Putin must change his approach, but formidable ideological, political and economic factors dissuade him from doing so.

In the summer of 2021, just months before launching his full-scale invasion, he published a

5,000 word essay

arguing that Ukrainians are merely wayward Russians who must be reunited with their eastern “big brother.” Although this narrative is

rife with historical revisionism

, he seems to ardently believe it: the war is a righteous crusade for him, and crusaders are not easily discouraged.

Atop this moral dimension, Putin’s

own physical survival

arguably depends on the successful prosecution of this war. Should he deliver compromises instead of victories, there is a significant risk that he will be overthrown and potentially executed — something which the

Wagner Group’s uprising of 2023

illustrated well.

But even ending the war on relatively favourable terms could be dangerous.

Profligate wartime spending has created the

illusion of a Russian economic boom

, but, as with any government stimulus spree, the hangover eventually arrives. Russia’s economy is

already sputtering

, thanks to

high inflation and elevated interest rates

. Ending hostilities and abruptly terminating the associated public expenditures could trigger short-term stagnation or even a recession, which could threaten the legitimacy of Putin’s regime.

Russian officials also

reportedly fear

that demobilizing hundreds of thousands of troops could lead to a wave of political instability, as happened in the Soviet Union following the 1989 withdrawal from Afghanistan. Russian veterans returning from Ukraine

have already shown

a proclivity for violence and crime in their home communities — viciousness begets viciousness, it seems. If that aggression were to be multiplied, and funnelled into anti-government civil society groups, the consequences could be dire.

Because of these factors, security experts believe that Putin

will not genuinely seek peace

until no other options are available. He must be bullied into compromise. Until that point is reached, Russia’s negotiations should be understood as a game of manipulation: delay, obfuscate, confuse, divide.

That’s why, earlier this month, Ukraine’s main European allies (the United Kingdom, France, Germany and Poland)

issued an ultimatum

to the Kremlin: accept an unconditional 30-day ceasefire on May 12, followed by serious peace negotiations, or face far tighter sanctions.

Putin didn’t like that. He has always maintained that a long-term ceasefire should come after a peace deal, not before. Why stop the fighting when you can just mire everyone in a diplomatic quagmire and

press your military advantages

? So he ignored the ceasefire proposal and suggested direct peace talks in Istanbul instead.

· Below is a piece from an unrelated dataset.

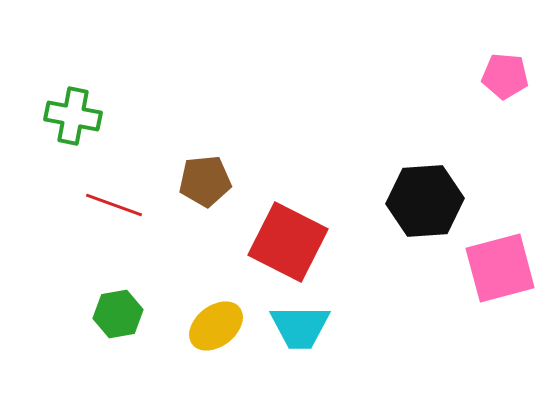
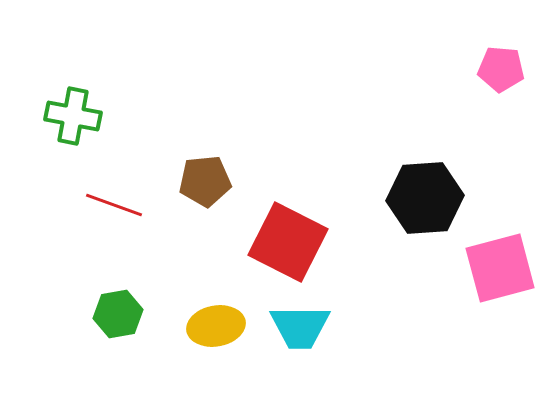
pink pentagon: moved 4 px left, 7 px up
black hexagon: moved 3 px up
yellow ellipse: rotated 28 degrees clockwise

Ukraine and its allies saw this as a delaying technique, but were forced to play along after Trump voiced his support for the initiative. Although Ukrainian President Volodymyr Zelenskyy

called Putin’s bluff

and challenged him to a face-to-face meeting in Istanbul, Russia sent only a

low-level delegation

that proceeded to sabotage the talks by

demanding that Ukraine hand over

its aforementioned, partially occupied provinces.

The Istanbul fiasco should have been a victory for Ukraine. It confirmed that Russia is engaging in bad faith and that sanctions should be tightened immediately. But then Trump had a two-hour, reportedly very friendly, talk with Putin and declared the beginning of new peace talks. This, of course, meant

delaying sanctions

— just as the

Russian president wanted

.

The White House claims that sanctions against Russia are

still on the table

and may be implemented if Moscow doesn’t negotiate in good faith. It is hard to take this seriously, though, when Istanbul illustrated —

just last week!

— that this is already happening. Trump is apparently willing to give the Russians as many chances as possible, and limitless do-overs, to protect them from real accountability.

Worse yet, his administration has signalled that it

prioritizes trading

with the Russians, and that, if these new negotiations don’t succeed, the United States

may simply walk away

from negotiations, which only gives Russia fewer reasons to seriously pursue peace.

Trump’s naivety is prolonging this war, not ending it. His ignorance will cost the world dearly.